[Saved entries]
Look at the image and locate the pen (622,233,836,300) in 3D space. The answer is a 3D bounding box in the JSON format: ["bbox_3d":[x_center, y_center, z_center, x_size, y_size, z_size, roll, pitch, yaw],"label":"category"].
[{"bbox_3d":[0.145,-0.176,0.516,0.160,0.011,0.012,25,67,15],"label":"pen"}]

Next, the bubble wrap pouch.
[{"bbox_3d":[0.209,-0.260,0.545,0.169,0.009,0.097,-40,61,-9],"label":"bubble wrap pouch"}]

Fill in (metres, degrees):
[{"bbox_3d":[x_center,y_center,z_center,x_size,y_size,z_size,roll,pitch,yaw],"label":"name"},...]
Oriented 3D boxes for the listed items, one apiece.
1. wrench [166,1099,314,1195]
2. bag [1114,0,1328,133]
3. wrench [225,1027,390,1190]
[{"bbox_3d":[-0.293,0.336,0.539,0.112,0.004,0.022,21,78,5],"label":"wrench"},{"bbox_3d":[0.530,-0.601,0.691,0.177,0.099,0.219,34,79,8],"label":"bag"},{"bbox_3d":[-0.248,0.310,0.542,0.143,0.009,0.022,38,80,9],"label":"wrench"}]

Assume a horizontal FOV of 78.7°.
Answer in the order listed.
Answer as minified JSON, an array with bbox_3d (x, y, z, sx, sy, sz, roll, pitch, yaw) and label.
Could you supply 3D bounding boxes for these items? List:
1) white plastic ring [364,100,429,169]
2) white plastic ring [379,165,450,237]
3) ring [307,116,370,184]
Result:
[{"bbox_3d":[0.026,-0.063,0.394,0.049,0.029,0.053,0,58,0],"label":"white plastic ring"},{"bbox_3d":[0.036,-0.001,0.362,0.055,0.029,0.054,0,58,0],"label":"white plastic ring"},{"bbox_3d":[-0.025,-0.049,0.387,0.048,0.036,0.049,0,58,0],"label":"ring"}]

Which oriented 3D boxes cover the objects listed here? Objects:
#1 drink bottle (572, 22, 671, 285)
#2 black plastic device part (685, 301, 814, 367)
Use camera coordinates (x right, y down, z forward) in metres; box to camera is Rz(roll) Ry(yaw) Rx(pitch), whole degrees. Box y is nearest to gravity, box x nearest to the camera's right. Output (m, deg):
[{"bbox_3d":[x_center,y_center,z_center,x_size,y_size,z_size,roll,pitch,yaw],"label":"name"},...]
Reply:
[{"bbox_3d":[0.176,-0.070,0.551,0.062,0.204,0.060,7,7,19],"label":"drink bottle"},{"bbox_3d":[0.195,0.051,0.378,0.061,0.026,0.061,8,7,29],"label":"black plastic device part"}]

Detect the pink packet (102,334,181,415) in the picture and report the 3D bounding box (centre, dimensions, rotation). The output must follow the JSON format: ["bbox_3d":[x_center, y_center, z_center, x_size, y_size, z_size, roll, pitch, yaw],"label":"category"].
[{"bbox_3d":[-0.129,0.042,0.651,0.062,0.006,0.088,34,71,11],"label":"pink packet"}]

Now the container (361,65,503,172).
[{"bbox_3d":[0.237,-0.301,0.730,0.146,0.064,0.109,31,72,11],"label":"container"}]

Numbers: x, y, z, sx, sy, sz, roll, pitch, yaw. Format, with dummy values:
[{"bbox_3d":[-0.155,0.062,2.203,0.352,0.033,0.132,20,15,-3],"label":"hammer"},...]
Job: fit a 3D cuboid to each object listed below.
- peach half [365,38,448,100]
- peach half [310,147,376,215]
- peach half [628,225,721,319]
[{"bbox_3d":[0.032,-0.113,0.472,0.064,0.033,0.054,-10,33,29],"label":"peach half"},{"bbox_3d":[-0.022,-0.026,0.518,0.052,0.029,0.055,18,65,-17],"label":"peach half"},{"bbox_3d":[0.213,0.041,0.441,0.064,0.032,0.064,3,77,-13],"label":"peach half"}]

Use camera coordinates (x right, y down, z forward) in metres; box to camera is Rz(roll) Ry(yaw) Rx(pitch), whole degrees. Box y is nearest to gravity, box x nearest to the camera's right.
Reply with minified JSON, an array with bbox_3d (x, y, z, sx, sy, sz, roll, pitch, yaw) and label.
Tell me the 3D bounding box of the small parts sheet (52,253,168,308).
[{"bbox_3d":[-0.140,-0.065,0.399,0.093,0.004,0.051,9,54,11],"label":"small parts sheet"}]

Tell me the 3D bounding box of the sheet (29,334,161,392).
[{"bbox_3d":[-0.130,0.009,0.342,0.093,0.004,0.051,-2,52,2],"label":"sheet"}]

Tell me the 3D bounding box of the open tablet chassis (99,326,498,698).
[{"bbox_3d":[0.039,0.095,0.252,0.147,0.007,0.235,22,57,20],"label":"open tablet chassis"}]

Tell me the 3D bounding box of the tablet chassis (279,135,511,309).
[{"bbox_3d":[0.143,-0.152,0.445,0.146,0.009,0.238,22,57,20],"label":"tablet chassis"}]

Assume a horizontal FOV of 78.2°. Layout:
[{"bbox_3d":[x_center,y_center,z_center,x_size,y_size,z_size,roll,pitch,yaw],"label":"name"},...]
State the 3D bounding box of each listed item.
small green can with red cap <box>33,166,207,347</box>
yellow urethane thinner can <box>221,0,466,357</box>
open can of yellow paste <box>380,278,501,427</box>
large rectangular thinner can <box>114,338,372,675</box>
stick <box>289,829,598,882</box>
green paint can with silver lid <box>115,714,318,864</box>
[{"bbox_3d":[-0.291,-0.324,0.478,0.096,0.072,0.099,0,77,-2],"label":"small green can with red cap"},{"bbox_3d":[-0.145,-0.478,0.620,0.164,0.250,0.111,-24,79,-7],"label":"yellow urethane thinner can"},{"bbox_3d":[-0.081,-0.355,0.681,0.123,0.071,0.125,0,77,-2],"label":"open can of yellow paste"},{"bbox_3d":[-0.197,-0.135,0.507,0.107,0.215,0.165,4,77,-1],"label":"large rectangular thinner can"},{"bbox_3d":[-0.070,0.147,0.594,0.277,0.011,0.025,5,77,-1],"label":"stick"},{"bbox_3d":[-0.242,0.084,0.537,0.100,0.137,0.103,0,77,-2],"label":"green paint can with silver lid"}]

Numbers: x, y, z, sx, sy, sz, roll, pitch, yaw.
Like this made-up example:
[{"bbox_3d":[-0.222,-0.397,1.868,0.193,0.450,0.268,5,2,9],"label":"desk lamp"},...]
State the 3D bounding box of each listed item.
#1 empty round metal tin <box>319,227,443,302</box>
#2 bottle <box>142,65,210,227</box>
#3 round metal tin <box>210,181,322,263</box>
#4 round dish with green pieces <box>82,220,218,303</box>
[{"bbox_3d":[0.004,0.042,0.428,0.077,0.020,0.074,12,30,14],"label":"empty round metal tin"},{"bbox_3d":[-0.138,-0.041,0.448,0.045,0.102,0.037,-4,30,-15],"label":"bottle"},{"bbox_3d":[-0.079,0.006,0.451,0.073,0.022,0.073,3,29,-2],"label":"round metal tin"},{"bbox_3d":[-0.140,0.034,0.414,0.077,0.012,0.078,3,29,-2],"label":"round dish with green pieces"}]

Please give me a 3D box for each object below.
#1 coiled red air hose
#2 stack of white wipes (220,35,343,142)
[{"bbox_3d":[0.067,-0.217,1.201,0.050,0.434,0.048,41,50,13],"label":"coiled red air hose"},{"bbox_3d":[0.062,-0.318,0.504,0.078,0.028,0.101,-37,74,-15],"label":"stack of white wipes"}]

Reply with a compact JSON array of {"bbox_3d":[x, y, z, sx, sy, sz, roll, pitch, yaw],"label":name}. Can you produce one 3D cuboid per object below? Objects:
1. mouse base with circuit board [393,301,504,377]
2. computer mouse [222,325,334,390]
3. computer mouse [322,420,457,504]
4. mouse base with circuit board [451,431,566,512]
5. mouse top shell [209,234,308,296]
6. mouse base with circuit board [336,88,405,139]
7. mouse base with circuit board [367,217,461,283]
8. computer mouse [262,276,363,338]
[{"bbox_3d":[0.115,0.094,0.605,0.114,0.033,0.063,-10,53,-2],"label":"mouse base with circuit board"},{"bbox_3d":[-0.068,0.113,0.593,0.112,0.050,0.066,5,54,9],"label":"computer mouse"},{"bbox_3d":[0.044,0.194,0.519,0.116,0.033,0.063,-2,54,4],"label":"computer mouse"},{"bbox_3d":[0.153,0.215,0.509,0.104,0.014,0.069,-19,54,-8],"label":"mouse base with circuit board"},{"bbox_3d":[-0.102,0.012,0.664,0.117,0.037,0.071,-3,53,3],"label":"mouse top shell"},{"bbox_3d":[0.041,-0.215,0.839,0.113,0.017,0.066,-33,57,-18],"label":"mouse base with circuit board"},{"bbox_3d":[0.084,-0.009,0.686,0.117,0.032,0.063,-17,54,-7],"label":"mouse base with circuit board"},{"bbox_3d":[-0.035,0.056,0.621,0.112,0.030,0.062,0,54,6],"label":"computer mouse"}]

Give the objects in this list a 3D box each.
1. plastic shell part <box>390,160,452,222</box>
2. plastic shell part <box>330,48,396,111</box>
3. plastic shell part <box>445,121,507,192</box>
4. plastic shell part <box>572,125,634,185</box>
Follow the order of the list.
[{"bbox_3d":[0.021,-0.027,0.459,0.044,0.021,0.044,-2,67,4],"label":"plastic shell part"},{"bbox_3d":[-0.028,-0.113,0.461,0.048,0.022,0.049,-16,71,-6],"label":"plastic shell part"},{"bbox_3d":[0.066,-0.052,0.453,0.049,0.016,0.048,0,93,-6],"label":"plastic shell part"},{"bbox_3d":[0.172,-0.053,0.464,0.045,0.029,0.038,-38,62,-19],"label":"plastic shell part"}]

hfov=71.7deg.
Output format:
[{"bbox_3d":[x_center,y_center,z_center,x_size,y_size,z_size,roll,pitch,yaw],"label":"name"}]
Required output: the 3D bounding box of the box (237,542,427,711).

◆ WHAT TO DO ◆
Please reproduce exactly the lines from the first one of the records above through the line containing "2. bag [1114,0,1328,133]", both included, and nothing else.

◆ RESULT OF THE EXERCISE ◆
Look at the image and locate the pen (622,233,836,300) in 3D space. The answer is a 3D bounding box in the JSON format: ["bbox_3d":[x_center, y_center, z_center, x_size, y_size, z_size, roll, pitch, yaw],"label":"category"].
[{"bbox_3d":[0.145,-0.176,0.516,0.160,0.011,0.012,25,67,15],"label":"pen"}]

Next, the bubble wrap pouch.
[{"bbox_3d":[0.209,-0.260,0.545,0.169,0.009,0.097,-40,61,-9],"label":"bubble wrap pouch"}]

Fill in (metres, degrees):
[{"bbox_3d":[x_center,y_center,z_center,x_size,y_size,z_size,roll,pitch,yaw],"label":"name"},...]
Oriented 3D boxes for the listed items, one apiece.
1. wrench [166,1099,314,1195]
2. bag [1114,0,1328,133]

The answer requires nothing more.